The week before, a post by Ezra Klein on TAP about “the weirdness of campaign reporting” reflected on just how mindnumbing the work of campaign reporting is while reviewing a lengthy article on the same subject in GQ. The GQ article was written by Michael Hastings, a journalist Newsweek sent to embed on the campaign, who eventually quit in exasperation at the souldeadening experience. It’s a witty story, if you like your humor dry and dark.
So just how bad is it? And maybe more importantly, what effect does it have on your news experience?
It’s pretty bad, judging on Ioffe’s article, which starts off as if it were setting the stage for a tense road movie:
CNN political correspondent Candy Crowley has taken to running through a checklist before bed. Every night she travels with the Obama campaign, she orders a wake-up call, sets one regular alarm and one back-up on her cell phone, which she places strategically out of slapping distance across the room. Then she writes down her vitals: What city is she in? What time zone? What time does she have to be out of the hotel room the next morning? What day is it? With that, she can drift off before the next day’s campaign coverage.
Most of the time, though, Crowley is so scared to oversleep that she’s awake and waiting, long before the alarm [..] rings. “After the previous campaign, it took me a good month to stop waking up in the middle of the night in a panic that I’ve missed something,” Crowley says.
The tragedy is that there is very rarely anything to miss, which makes it all the more important to pick up on whatever newsy scrap does eventually come up. Day after day, the campaign reporters hear the same thing, the same words, the same messages, in speeches they watch from afar, while being increasingly kept away from any opportunity to spontaneously interact with the candidate.

* BRIEF 1 *
According to the piece on campaign reporting, which publication sent Michael Hastings to embed on the campaign?
* BRIEF 2 *
Return the passage of the campaign reporting piece from "The tragedy is" to "with the candidate.", word for word.

* PROVIDED DATA *
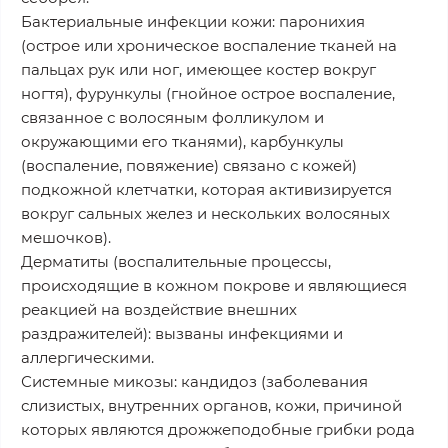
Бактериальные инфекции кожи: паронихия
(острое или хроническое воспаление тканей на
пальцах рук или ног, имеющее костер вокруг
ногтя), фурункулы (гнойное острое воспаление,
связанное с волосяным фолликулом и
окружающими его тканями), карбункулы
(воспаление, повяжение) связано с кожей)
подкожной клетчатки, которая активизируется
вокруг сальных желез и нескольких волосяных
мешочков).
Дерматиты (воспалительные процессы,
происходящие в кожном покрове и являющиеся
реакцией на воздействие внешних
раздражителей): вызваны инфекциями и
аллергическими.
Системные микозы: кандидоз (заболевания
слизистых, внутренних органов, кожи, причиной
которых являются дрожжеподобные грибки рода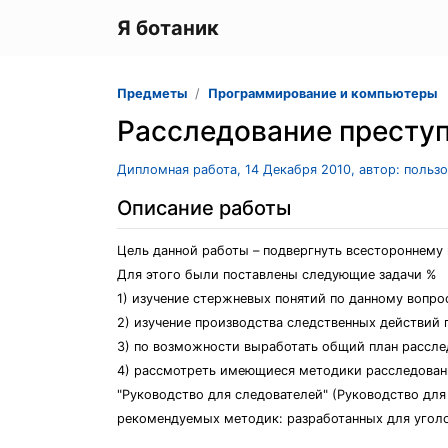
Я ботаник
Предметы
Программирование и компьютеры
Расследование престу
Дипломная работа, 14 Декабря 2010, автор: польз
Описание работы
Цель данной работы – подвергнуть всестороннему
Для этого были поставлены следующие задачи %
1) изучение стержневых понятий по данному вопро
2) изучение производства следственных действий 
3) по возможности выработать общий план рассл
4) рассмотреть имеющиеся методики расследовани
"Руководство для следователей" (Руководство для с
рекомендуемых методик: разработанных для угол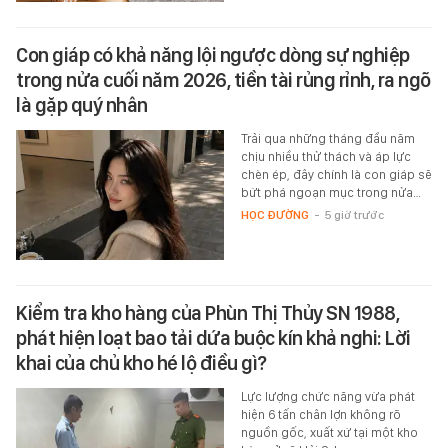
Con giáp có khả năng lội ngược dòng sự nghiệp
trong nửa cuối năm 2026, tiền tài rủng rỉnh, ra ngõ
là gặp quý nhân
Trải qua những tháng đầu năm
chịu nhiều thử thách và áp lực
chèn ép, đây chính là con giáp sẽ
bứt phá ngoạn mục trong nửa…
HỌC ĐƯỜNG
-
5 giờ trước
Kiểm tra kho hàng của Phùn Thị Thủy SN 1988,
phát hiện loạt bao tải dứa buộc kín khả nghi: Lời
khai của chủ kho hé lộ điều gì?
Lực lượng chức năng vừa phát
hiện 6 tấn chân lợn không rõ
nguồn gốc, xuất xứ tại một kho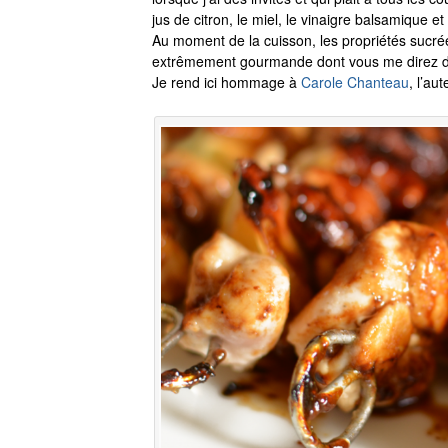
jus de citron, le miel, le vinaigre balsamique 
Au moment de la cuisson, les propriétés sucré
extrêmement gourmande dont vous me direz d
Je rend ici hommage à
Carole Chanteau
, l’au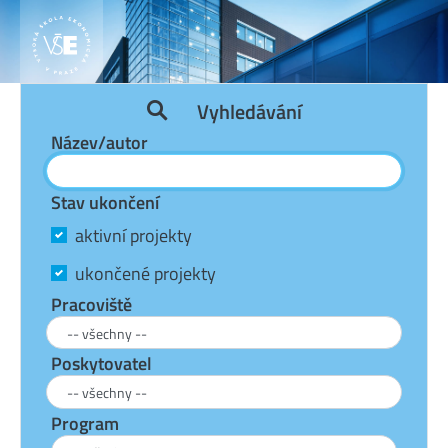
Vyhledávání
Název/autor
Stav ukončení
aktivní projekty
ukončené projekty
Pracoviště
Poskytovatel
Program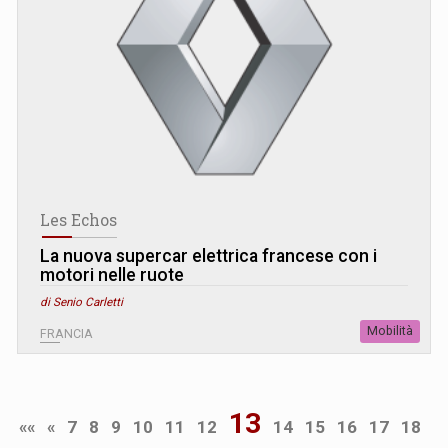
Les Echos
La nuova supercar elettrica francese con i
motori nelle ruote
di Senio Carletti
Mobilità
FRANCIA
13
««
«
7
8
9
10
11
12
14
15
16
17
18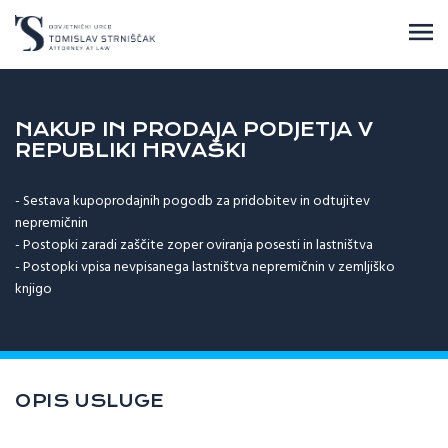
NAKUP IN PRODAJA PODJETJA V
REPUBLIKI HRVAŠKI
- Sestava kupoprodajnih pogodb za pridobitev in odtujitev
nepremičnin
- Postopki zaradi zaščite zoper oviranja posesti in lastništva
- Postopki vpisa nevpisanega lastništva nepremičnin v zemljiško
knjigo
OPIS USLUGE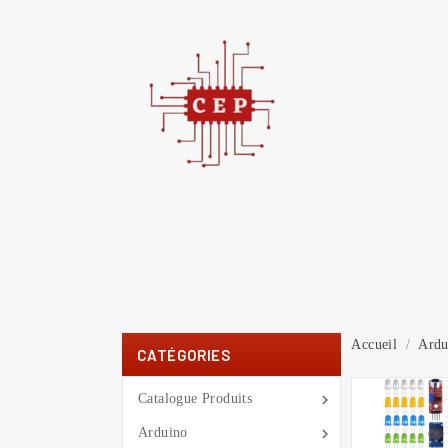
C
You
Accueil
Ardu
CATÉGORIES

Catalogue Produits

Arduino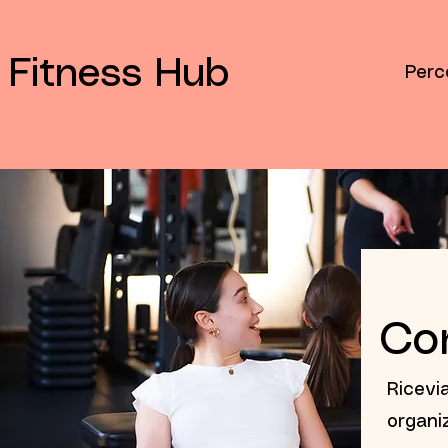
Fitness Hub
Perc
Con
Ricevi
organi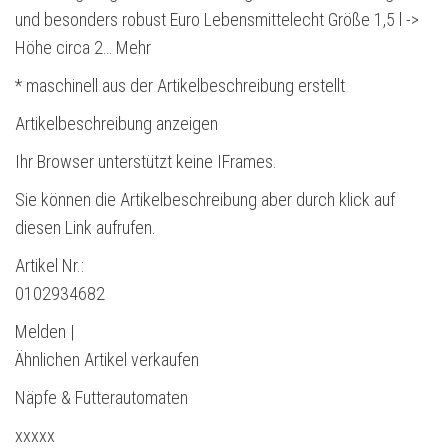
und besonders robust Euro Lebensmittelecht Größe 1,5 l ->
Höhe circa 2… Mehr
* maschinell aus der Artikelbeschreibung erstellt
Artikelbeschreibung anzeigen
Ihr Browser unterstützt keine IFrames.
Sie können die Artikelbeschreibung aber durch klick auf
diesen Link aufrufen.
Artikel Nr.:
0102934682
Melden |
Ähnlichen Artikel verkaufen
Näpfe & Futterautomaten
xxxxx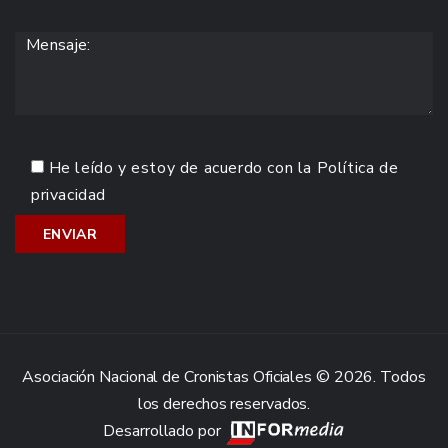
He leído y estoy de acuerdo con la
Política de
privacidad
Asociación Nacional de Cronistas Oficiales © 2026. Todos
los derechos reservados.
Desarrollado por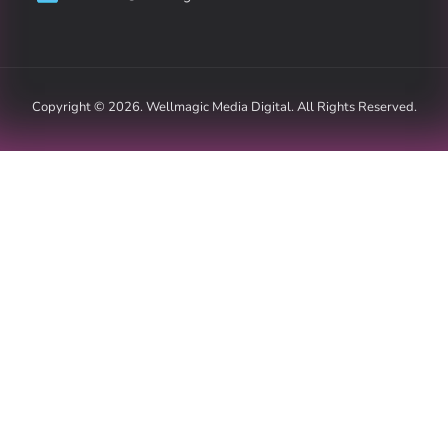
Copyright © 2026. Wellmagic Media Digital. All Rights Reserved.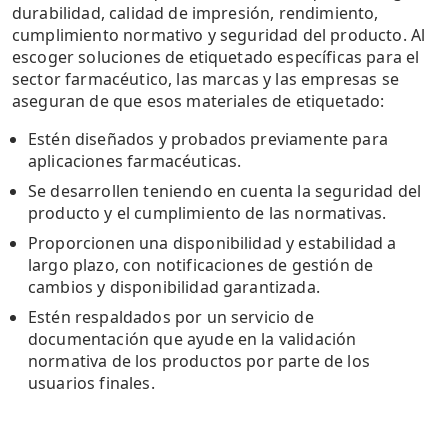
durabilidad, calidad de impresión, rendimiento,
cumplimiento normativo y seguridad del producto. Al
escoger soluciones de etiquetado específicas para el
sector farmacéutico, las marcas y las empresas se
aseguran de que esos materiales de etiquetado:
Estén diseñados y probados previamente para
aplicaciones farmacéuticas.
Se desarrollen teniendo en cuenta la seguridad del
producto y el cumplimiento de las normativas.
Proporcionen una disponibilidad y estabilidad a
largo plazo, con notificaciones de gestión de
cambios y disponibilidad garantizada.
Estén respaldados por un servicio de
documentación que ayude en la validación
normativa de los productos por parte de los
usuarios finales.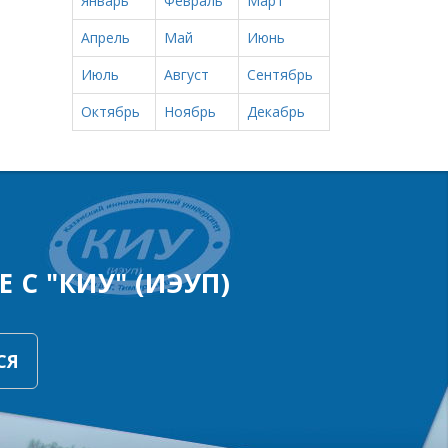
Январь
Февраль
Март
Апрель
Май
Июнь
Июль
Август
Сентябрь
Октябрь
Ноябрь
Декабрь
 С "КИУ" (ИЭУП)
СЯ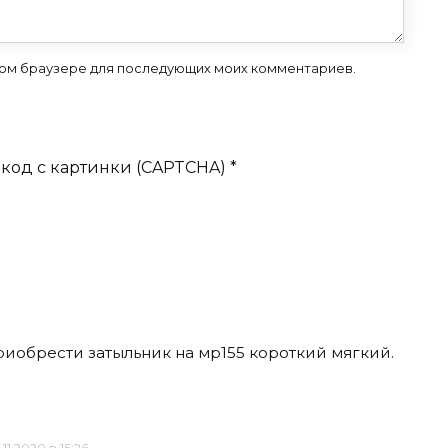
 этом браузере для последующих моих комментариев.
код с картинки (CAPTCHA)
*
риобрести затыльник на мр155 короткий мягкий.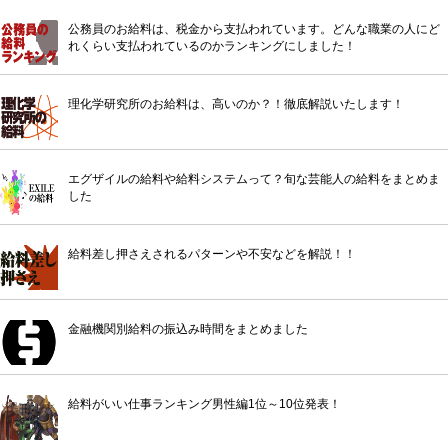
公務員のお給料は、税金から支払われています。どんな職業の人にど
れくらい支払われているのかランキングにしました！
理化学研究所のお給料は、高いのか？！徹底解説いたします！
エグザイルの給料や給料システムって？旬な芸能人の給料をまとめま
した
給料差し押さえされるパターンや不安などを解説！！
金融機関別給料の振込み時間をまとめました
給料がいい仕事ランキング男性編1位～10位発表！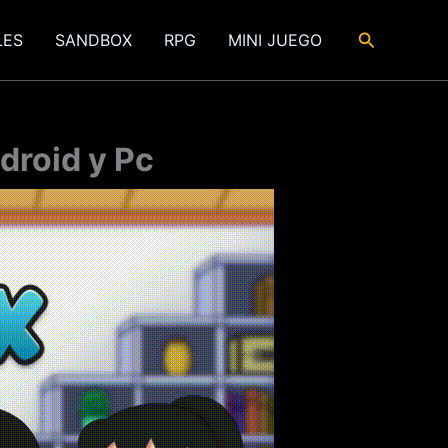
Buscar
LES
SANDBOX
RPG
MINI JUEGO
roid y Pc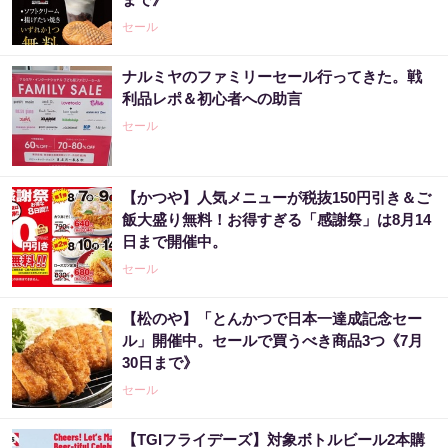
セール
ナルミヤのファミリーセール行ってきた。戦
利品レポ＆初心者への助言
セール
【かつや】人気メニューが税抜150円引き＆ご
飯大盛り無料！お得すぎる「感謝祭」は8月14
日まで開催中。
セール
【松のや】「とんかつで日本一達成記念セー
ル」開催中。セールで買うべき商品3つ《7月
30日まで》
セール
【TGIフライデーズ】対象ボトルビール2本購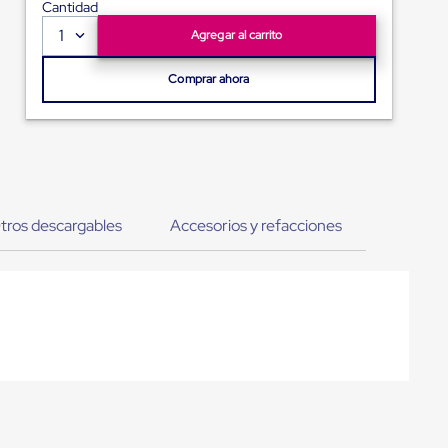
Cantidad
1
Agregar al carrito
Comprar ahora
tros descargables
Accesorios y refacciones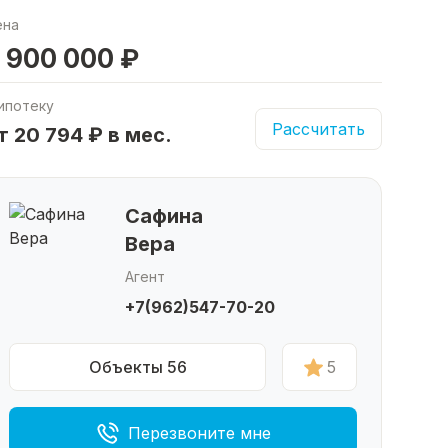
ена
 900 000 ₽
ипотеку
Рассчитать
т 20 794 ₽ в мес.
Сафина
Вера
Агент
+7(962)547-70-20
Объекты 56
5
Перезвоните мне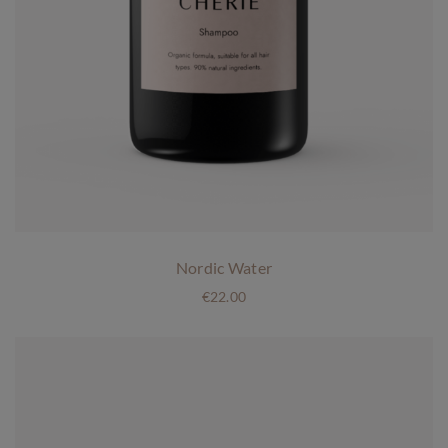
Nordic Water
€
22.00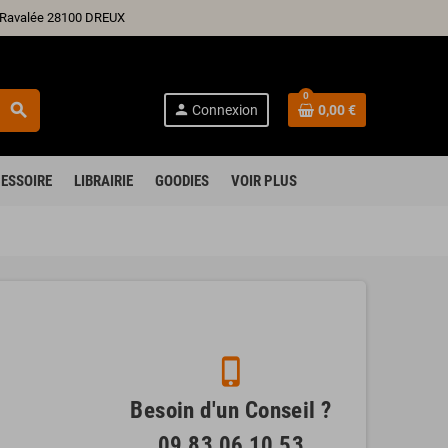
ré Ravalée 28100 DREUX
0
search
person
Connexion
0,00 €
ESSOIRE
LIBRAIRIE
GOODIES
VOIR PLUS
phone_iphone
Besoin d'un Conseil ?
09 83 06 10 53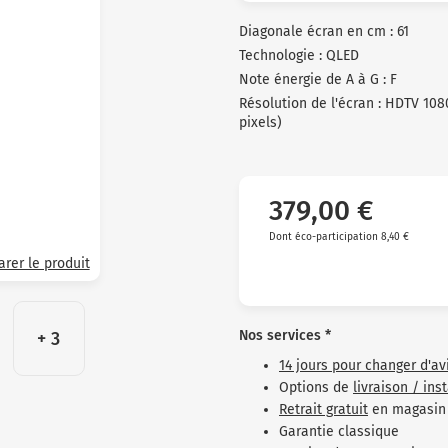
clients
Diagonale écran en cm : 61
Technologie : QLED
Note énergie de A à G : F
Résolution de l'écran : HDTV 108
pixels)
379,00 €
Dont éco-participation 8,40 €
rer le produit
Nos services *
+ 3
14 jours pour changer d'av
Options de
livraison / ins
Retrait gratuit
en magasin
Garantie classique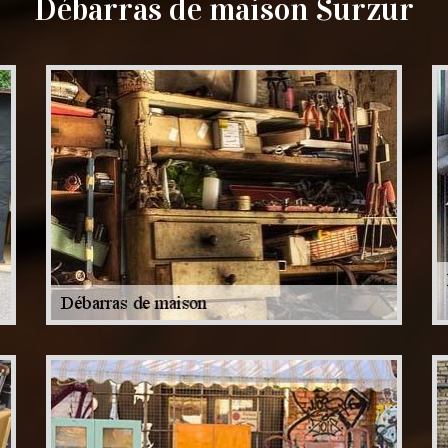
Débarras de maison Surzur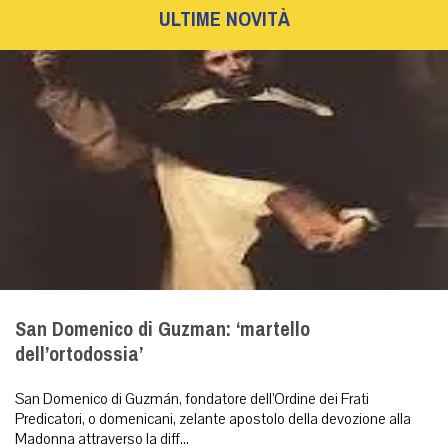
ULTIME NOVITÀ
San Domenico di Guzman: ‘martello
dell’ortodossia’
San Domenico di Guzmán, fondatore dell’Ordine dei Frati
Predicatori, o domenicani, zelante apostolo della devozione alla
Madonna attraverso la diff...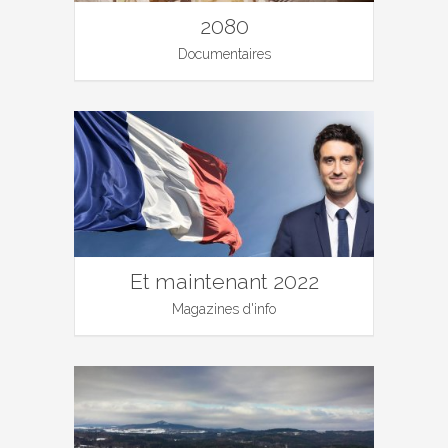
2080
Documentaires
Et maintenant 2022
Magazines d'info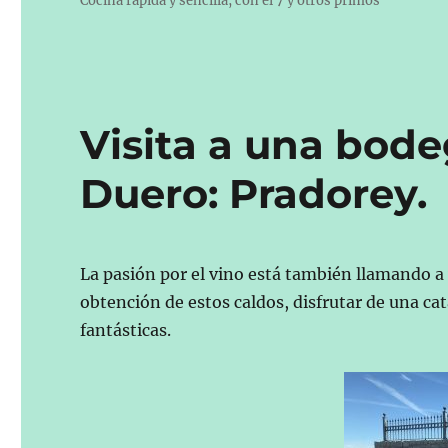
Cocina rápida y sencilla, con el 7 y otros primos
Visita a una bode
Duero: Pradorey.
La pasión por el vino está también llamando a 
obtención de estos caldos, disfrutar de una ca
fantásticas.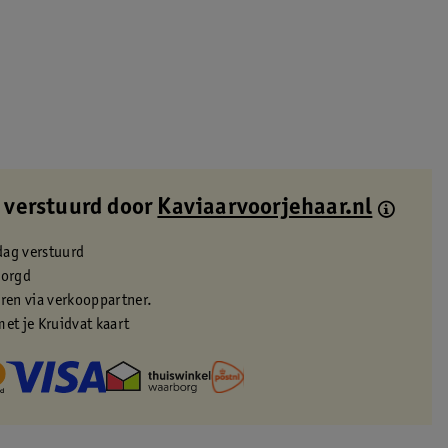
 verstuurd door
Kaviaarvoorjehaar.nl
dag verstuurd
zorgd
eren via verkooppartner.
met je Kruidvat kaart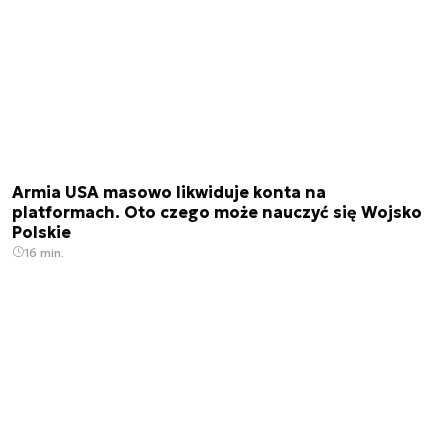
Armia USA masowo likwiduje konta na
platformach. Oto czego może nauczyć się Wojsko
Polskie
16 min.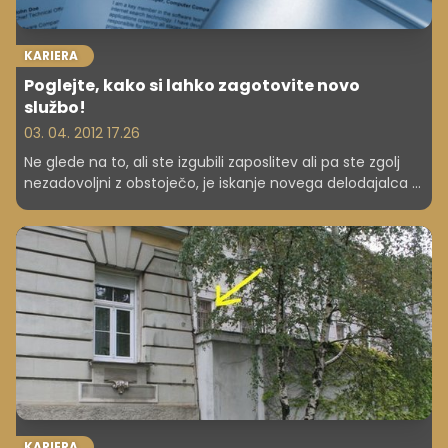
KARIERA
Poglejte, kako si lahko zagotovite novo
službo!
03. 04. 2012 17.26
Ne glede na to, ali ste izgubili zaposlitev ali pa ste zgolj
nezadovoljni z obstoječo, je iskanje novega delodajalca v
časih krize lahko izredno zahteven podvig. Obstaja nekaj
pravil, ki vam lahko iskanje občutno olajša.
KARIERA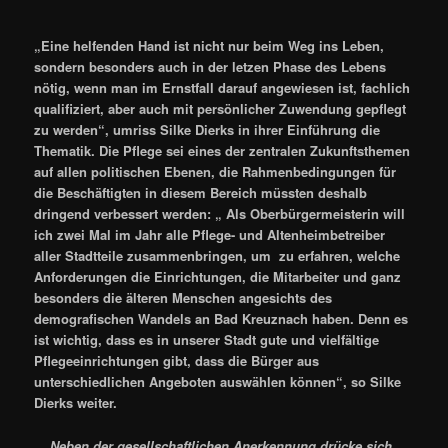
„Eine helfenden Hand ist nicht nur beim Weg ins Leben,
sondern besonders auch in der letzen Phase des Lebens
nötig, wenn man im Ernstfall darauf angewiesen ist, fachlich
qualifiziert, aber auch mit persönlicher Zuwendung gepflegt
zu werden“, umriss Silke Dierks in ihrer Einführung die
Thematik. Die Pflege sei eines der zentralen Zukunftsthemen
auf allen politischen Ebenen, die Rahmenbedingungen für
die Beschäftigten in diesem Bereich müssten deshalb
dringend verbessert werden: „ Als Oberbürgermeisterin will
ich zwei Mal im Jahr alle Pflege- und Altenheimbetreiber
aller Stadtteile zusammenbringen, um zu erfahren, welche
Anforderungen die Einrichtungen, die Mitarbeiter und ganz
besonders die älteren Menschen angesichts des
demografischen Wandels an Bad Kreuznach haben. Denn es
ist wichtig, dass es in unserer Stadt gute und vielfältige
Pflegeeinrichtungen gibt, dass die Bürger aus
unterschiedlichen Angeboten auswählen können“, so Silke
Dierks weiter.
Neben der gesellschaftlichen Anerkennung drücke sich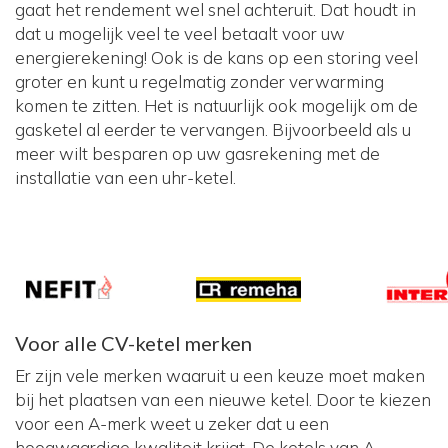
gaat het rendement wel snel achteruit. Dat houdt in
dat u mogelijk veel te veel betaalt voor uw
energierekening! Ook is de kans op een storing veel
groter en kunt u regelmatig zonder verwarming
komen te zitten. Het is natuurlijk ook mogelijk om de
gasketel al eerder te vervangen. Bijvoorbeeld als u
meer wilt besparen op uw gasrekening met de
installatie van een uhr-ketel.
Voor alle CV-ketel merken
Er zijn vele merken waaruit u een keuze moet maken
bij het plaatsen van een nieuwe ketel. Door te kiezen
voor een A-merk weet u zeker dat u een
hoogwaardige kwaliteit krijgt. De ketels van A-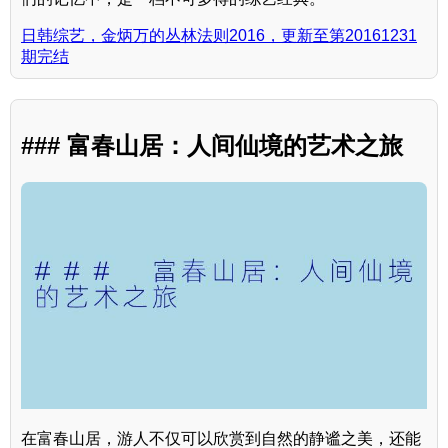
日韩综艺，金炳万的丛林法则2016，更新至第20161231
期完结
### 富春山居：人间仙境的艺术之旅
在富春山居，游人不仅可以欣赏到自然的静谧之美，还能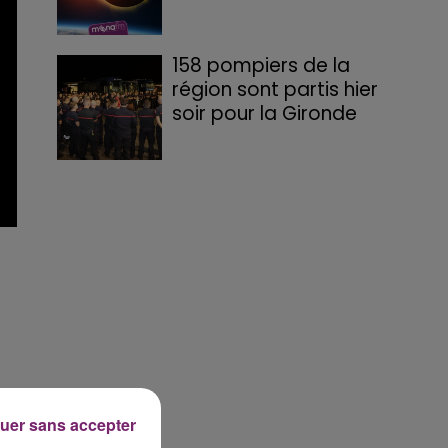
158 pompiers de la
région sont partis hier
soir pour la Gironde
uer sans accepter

* ANSWER SPACE 1 *
Newsweek

* ANSWER SPACE 2 *
The tragedy is that there is very rarely anything to miss, which makes it all the more important to pick up on whatever newsy scrap does eventually come up. Day after day, the campaign reporters hear the same thing, the same words, the same messages, in speeches they watch from afar, while being increasingly kept away from any opportunity to spontaneously interact with the candidate.